Wallon's ideas about mirrors in infant development were distinctly non-Freudian and little-known until revived in modified form a few years later by Lacan. As Evans〔 writes, "Lacan used this observation as a springboard to develop an account of the development of human subjectivity that was inherently, though often implicitly, comparative in nature." Lacan attempted to link Wallon's ideas to Freudian psychoanalysis, but was met with indifference from the larger community of Freudian psychoanalysts. Richard Webster〔 explains how the "complex, and at times impenetrable paper () appears to have made little or no lasting impression on the psychoanalysts who first heard it. It was not mentioned in Ernest Jones’s brief account of the congress and received no public discussion."
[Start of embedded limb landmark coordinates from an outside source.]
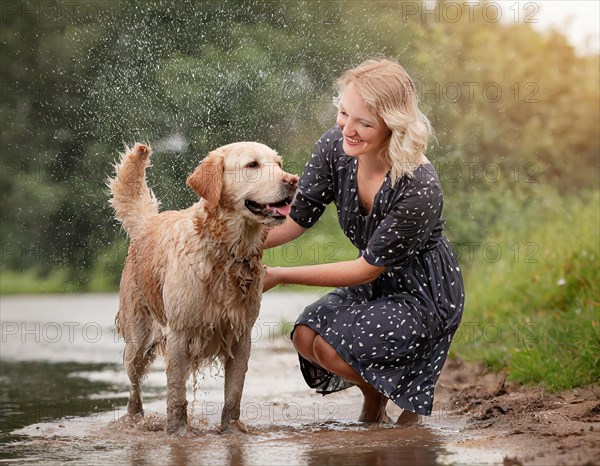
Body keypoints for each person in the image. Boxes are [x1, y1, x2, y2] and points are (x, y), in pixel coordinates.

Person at [263, 58, 464, 424]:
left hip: (422, 295)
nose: (348, 130)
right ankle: (376, 400)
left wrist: (278, 275)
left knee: (331, 345)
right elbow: (296, 219)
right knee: (306, 335)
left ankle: (397, 401)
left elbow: (366, 269)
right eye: (344, 113)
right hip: (376, 285)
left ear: (393, 125)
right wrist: (233, 243)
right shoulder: (334, 147)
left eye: (364, 123)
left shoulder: (419, 185)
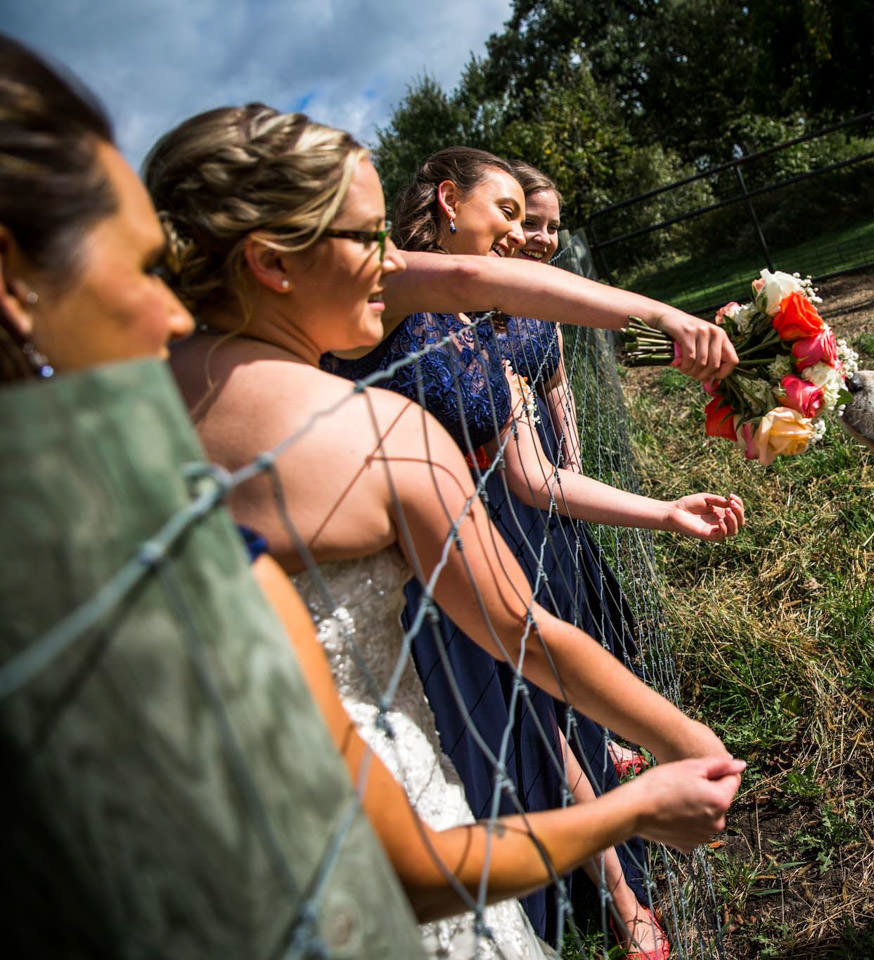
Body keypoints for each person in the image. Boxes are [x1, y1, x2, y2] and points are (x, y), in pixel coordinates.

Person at [144, 103, 744, 957]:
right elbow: (522, 635)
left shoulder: (101, 415)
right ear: (273, 263)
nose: (390, 262)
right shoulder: (379, 434)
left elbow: (482, 297)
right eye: (366, 238)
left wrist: (656, 323)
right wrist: (666, 763)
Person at [327, 146, 743, 957]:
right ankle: (603, 896)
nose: (523, 234)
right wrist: (660, 316)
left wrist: (663, 512)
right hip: (421, 566)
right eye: (508, 214)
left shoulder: (495, 336)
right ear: (448, 202)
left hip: (503, 542)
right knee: (501, 742)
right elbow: (472, 279)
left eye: (530, 217)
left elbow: (535, 473)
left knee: (548, 716)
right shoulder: (383, 295)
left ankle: (619, 895)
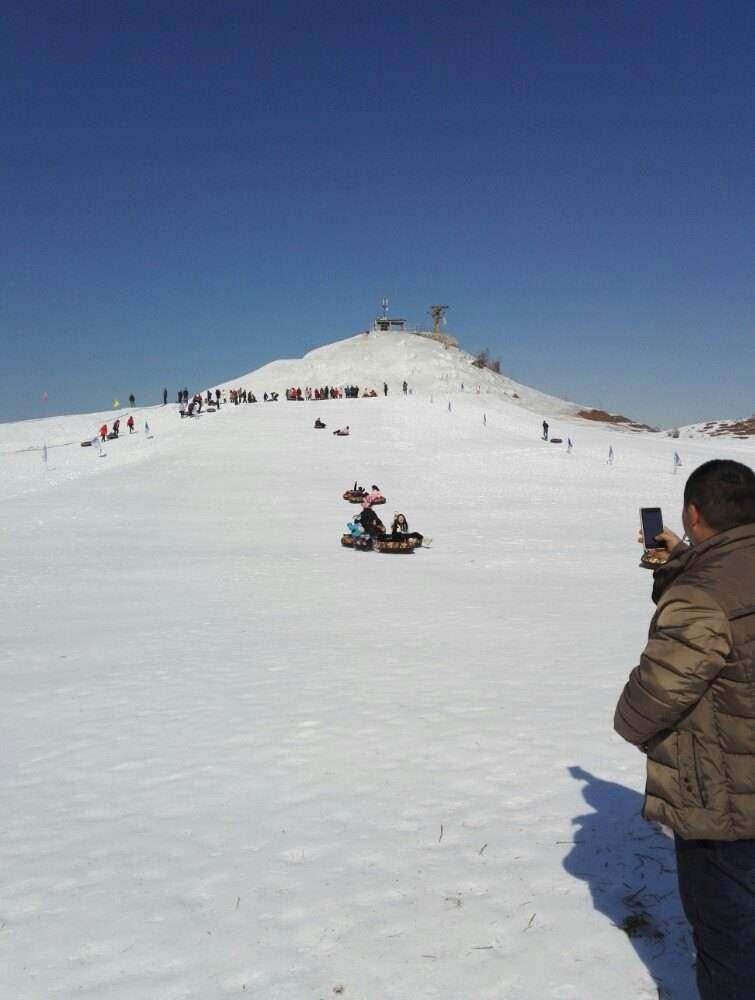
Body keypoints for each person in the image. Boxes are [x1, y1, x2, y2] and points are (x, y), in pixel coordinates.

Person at [614, 460, 755, 1000]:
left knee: (730, 941)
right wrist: (683, 563)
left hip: (726, 803)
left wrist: (631, 722)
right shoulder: (705, 578)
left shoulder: (702, 593)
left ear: (693, 514)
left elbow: (648, 702)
In the 1930s, Lacan attended seminars by Alexandre Kojève, whose philosophy was heavily influenced by Hegel. The diachronic structure of the mirror stage theory is influenced by Kojève's interpretation of the Master-slave dialectic. Lacan continued to refine and modify the mirror stage concept through the remainder of his career; see below.
Dylan Evans〔 argues that Lacan's earliest versions of the mirror stage, while flawed, can be regarded as a bold pioneering in the field of ethology (the study of animal behavior) and a precursor of both cognitive psychology and evolutionary psychology. In the 1930s, zoologists were increasingly interested in the then-new field of ethology, but not until the 1960s would the larger scientific community believe that animal behavior offered any insights into human behavior. However, Evans also notes that by the 1950s Lacan's mirror stage concept had become so abstract as to be untestable and therefore of no scientific value.